Simulation lab provides health-care collaboration in a safe setting
By Paul Marck
UBC Okanagan nursing and med students are training side by side for the first time.
Medical students start work in the clinical setting in their third year, and this is the first, third-year class from UBC’s Southern Medical Program to have an opportunity to work in hospitals and clinics in BC’s Interior.
Recently, students from both UBC’s Faculty of Medicine and the Okanagan School of Nursing collaborated for clinical training at the Pritchard Simulation Centre at the Clinical Academic Campus at Kelowna General Hospital. Using patient simulators for emergency treatment case scenarios, Code Blue teams were assembled to assess high-tech artificial patients suffering health crises.
The computer-programmed, life-like teaching simulator breathes, opens his eyes, speaks, groans, coughs and displays symptoms mimicking the unpredictable events that can routinely occur in a hospital emergency ward. Beeping monitors display faltering or improving life signs, depending on the patient’s medical condition.
“It is critical that team members understand their roles and how to work together,” says Dr.

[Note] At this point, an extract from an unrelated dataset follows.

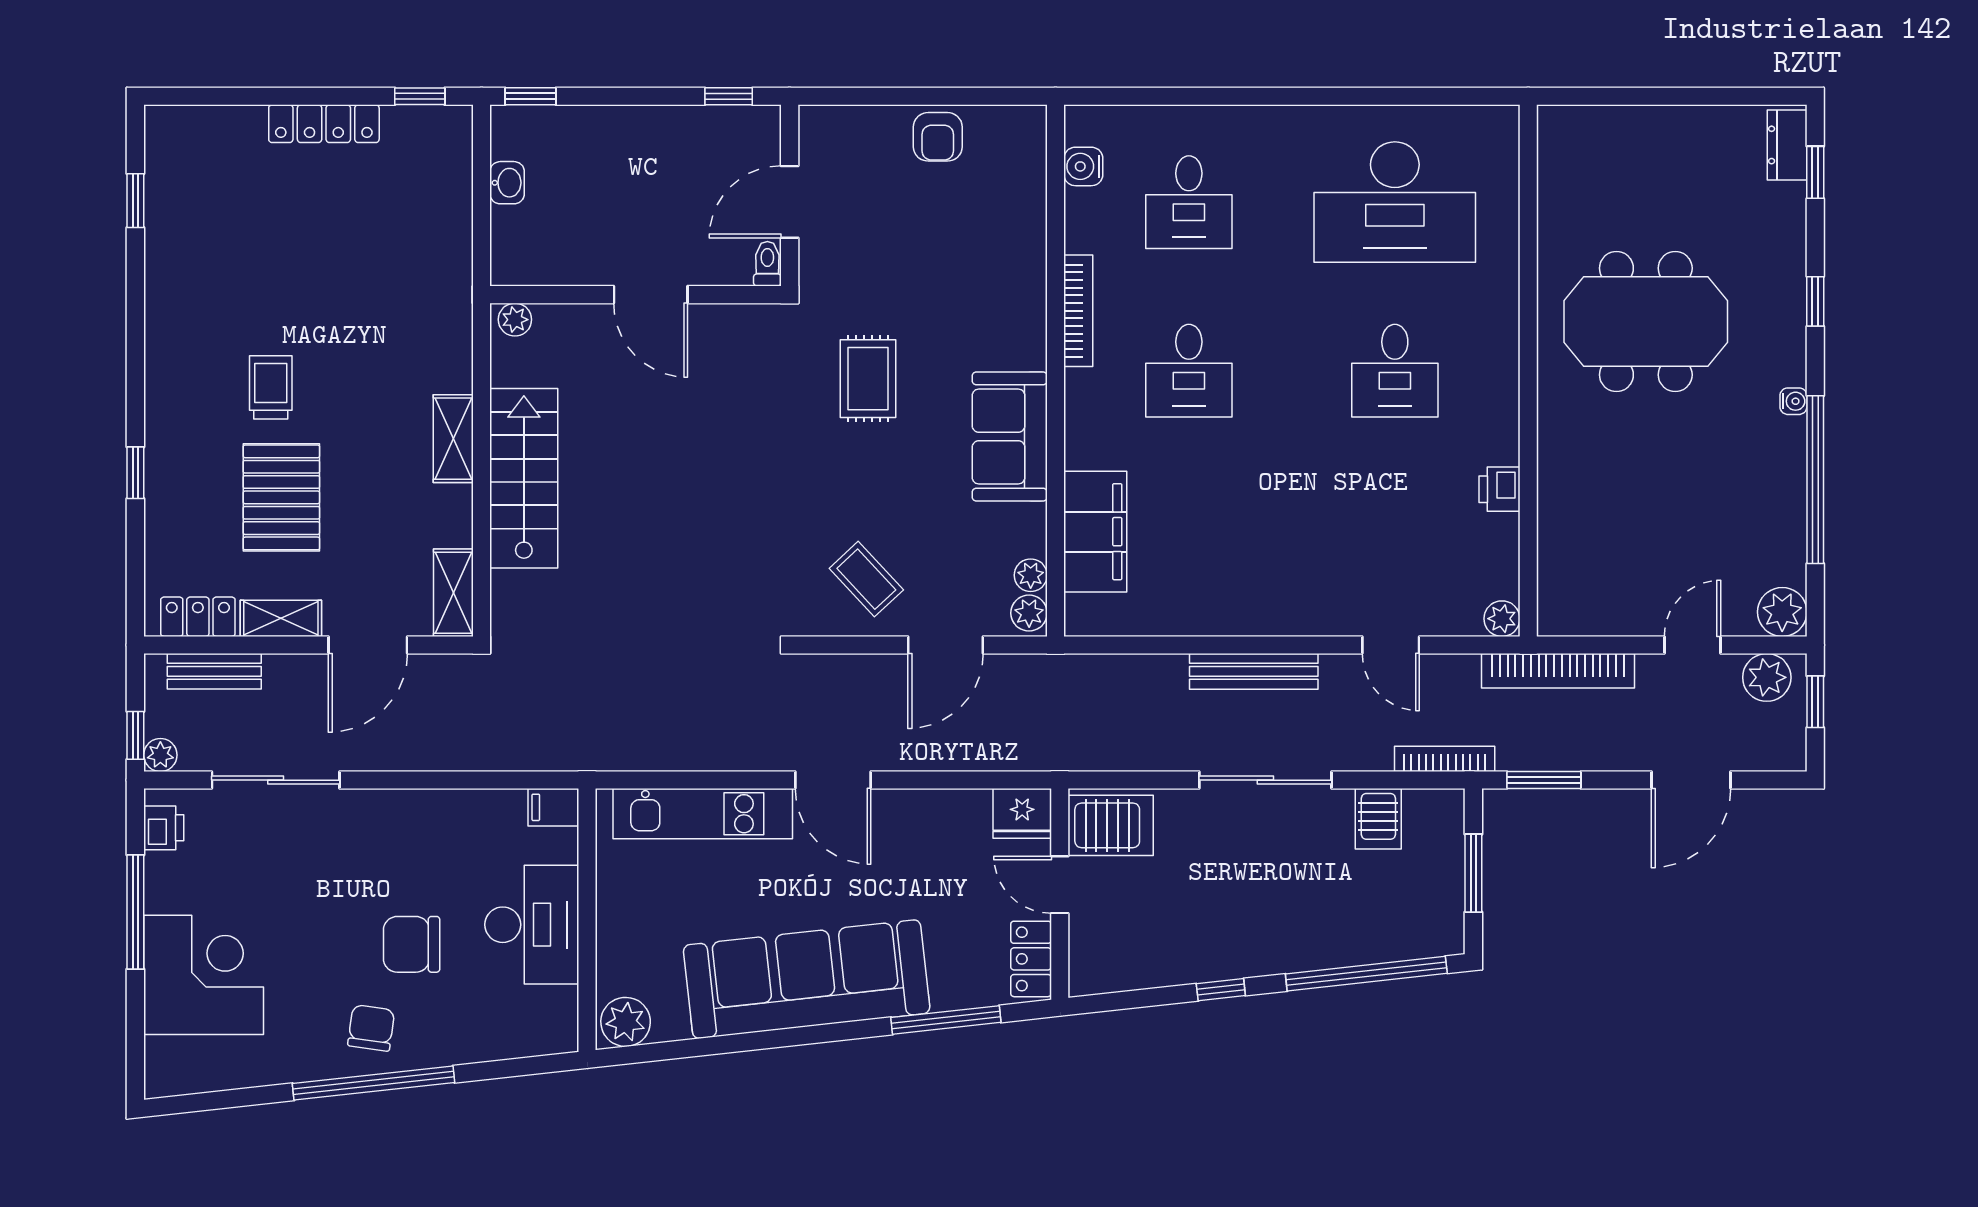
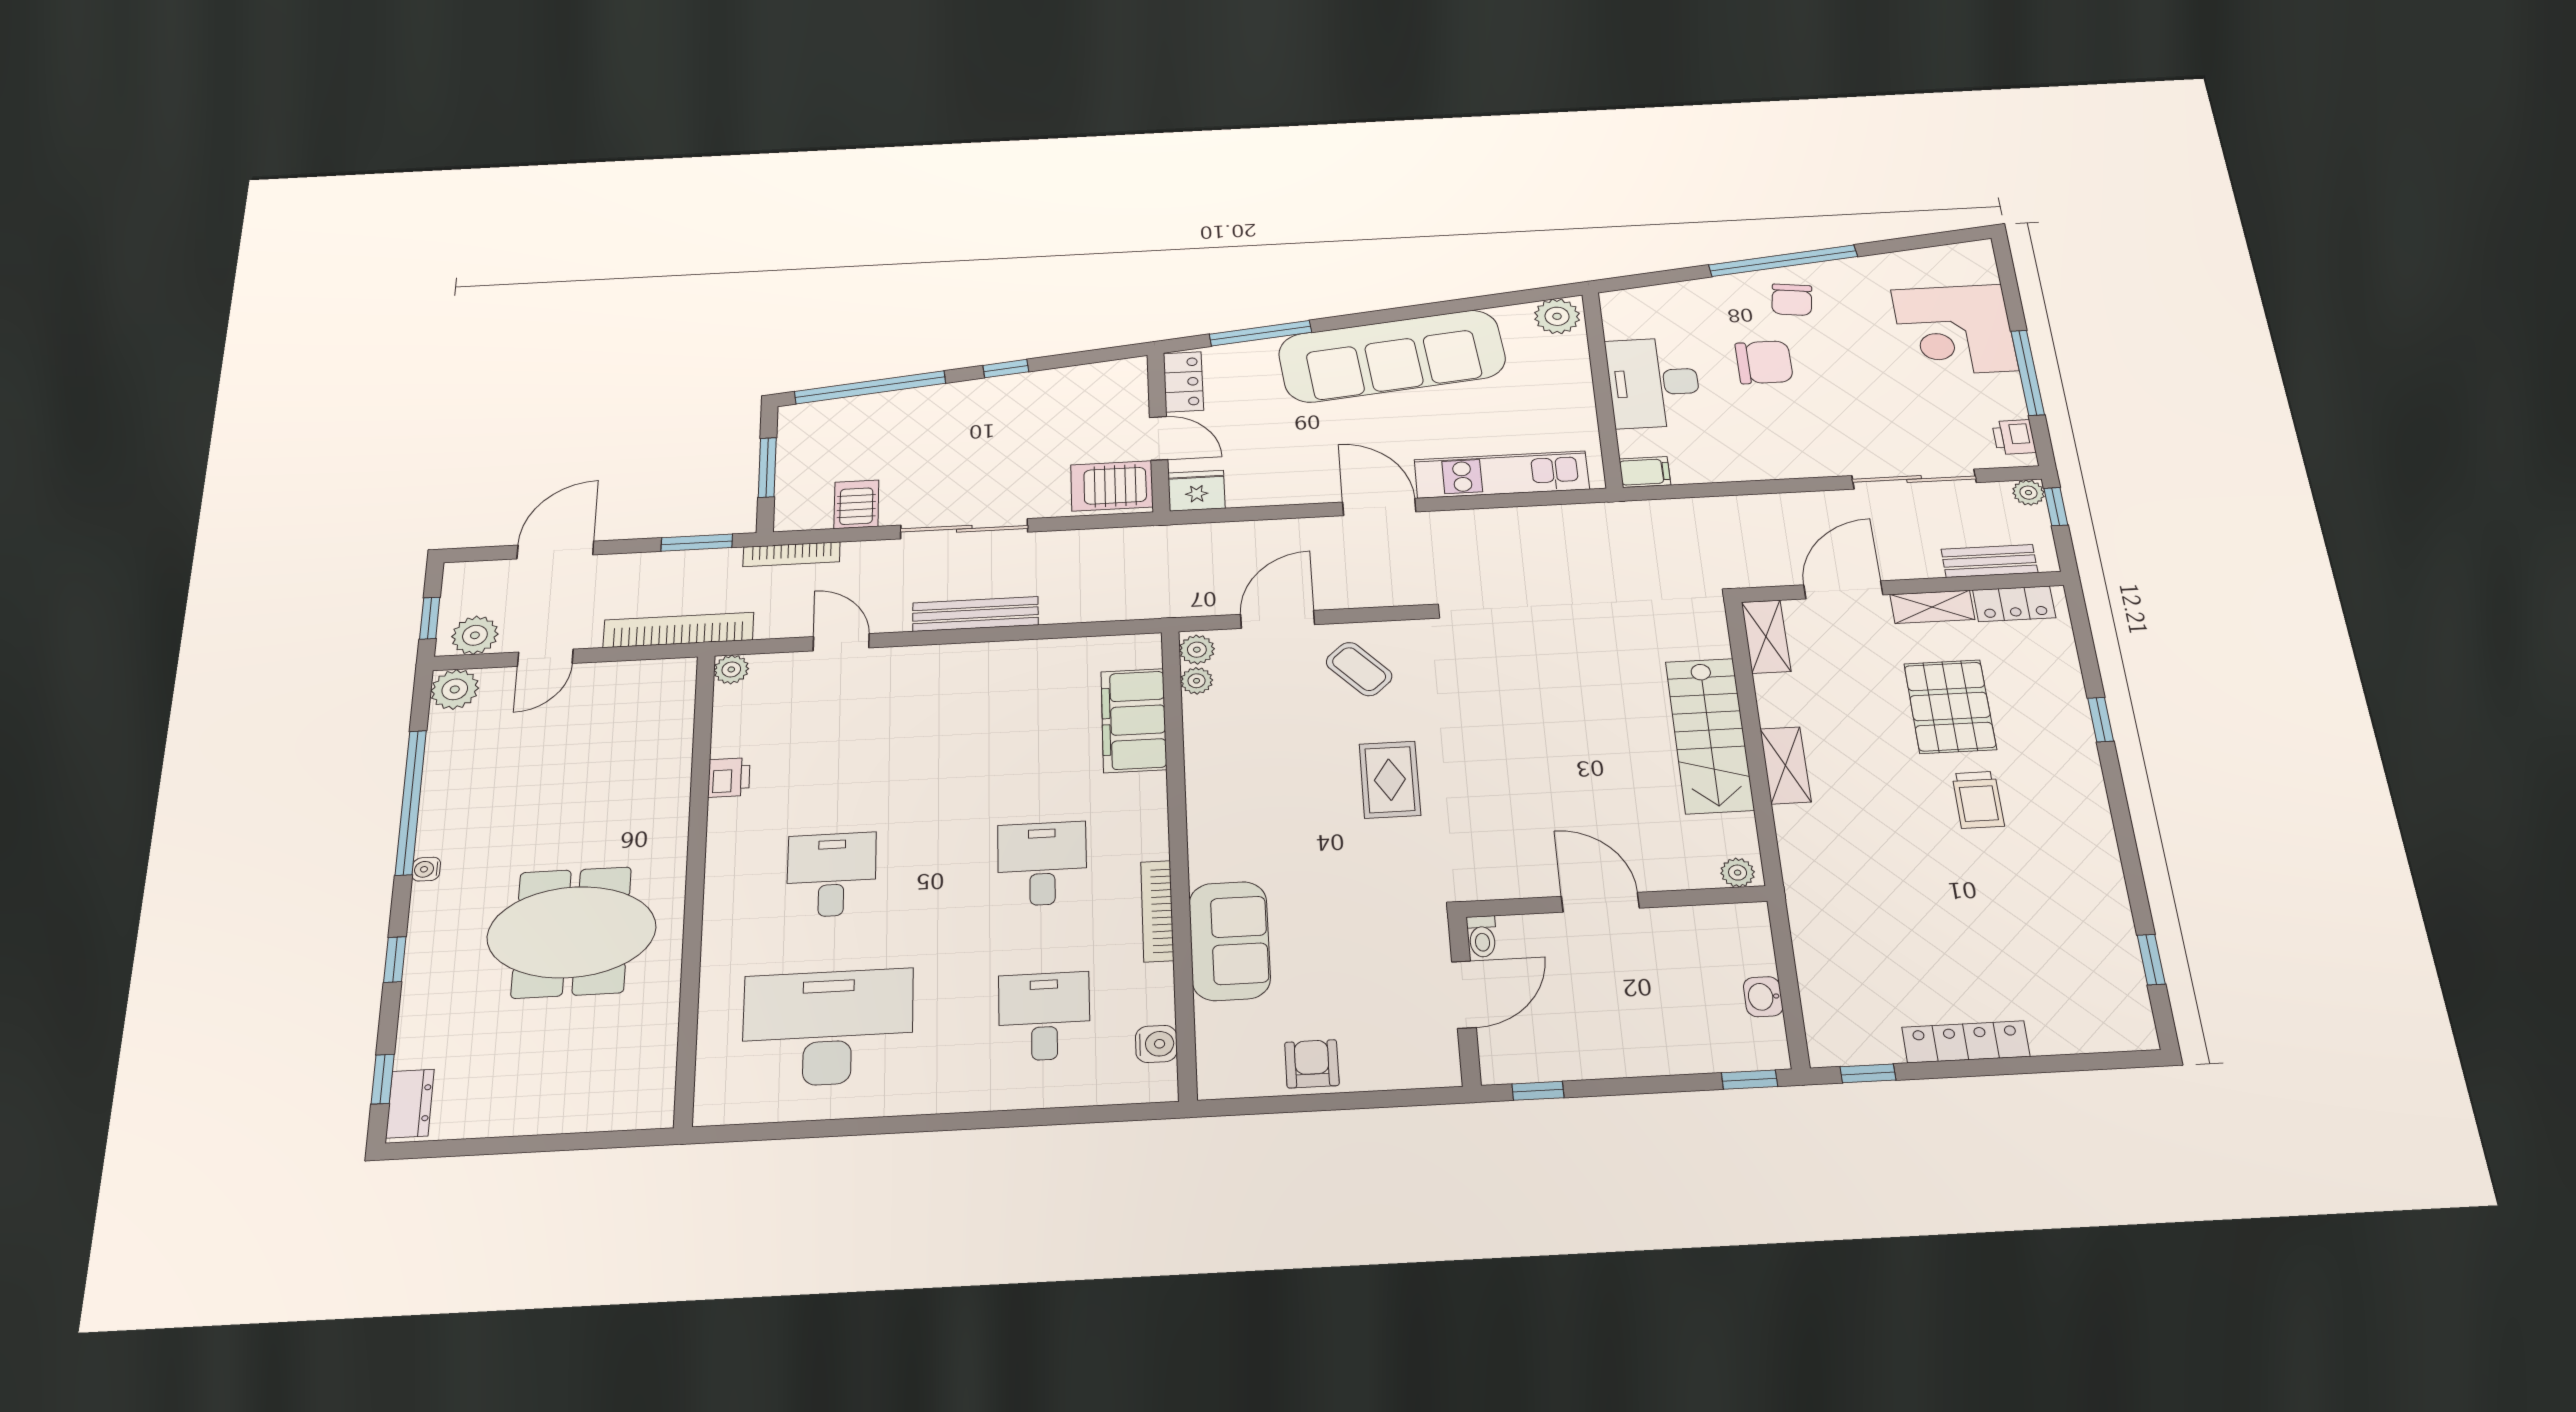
rug: (868, 379) -> (1390, 780), moved
sofa: (1010, 436) -> (1230, 941), moved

Cheryl Holmes, clinical associate professor and Year 3 education lead for the Southern Medical Program at Kelowna General Hospital. “Often in an emergency setting, doctors and nurses are called in to deal with life-threatening situations and they may not even have met one another, let alone worked together before.”
There are instant decisions to be made about treatments and medications, with team members relying on each other’s expertise and quick assessments of the patient’s condition.
“There are simple and important routines for members of the team so everybody is aware of what’s going on,” says Holmes, a physician for 30 years. “For instance, they need to look each other in the eye while explaining what they are doing, not just assume that everybody in the room has heard and understands.”
Students have high praise for the joint exercise, recognizing that doctors and nurses have a wealth of vital expertise to share.
“This is a safe way to do this kind of work, so that we’re not coming together for the first time in a live situation,” says medical student Donovan Duncan. “The collaborative nature shows doctors and nurses, each profession with their own host of skills, allowing us to rethink how we approach problems so we can provide the best patient assessment and care.”
Medical student Julie Schneidermann says the exercise is practical. “We get a lot more experience working this way. You get a good sense of each other’s role.”
School of Nursing instructor and laboratory and simulation coordinator Jasmine Clark says the exercise has immediate gains for students.
“To have the nursing and medical students work together makes perfect sense in a simulated environment before they’re out doing the real thing,” says Clark.
Fourth-year nursing students say the value of teamwork cannot be underestimated.
Bobbi Bennett says working with student physicians provides reassurance. “When you are dealing with people for the first time in new situations it can provoke anxiety and awkward moments. If we can deal with those situations now, in school, we can better define our roles when we graduate.”
“This collaboration is really exciting,” says Christine Gregory. “It’s a great opportunity to further our health proficiencies in having experience working together.”
The two faculties expect to collaborate in other areas of joint clinical training as well.